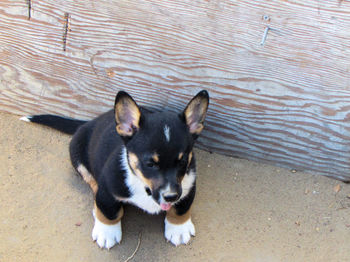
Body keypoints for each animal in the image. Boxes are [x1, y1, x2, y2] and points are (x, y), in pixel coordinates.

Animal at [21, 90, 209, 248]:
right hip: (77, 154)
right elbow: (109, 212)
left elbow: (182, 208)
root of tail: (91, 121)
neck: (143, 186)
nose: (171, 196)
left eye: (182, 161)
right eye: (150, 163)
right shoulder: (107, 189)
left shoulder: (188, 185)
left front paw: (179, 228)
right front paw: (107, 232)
----
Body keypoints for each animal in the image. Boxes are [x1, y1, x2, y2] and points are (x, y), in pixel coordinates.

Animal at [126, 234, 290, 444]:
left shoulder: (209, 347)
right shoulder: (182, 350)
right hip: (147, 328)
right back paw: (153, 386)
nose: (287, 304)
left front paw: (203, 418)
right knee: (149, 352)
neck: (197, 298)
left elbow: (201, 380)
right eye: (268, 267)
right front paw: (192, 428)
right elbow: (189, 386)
----
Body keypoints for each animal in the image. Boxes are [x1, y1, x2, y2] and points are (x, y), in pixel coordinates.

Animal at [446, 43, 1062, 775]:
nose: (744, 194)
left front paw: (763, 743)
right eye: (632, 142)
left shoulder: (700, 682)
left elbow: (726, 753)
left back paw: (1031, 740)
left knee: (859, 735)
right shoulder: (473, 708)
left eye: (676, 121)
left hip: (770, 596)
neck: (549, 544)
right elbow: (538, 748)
----
## [Required work]
Set down, unchanged, only those lines above that fall between the line with "right eye: (150, 163)" and the line with "right front paw: (107, 232)", the two end lines included.

## [Reply]
right eye: (150, 163)
right shoulder: (107, 189)
left shoulder: (188, 185)
left front paw: (179, 228)
right front paw: (107, 232)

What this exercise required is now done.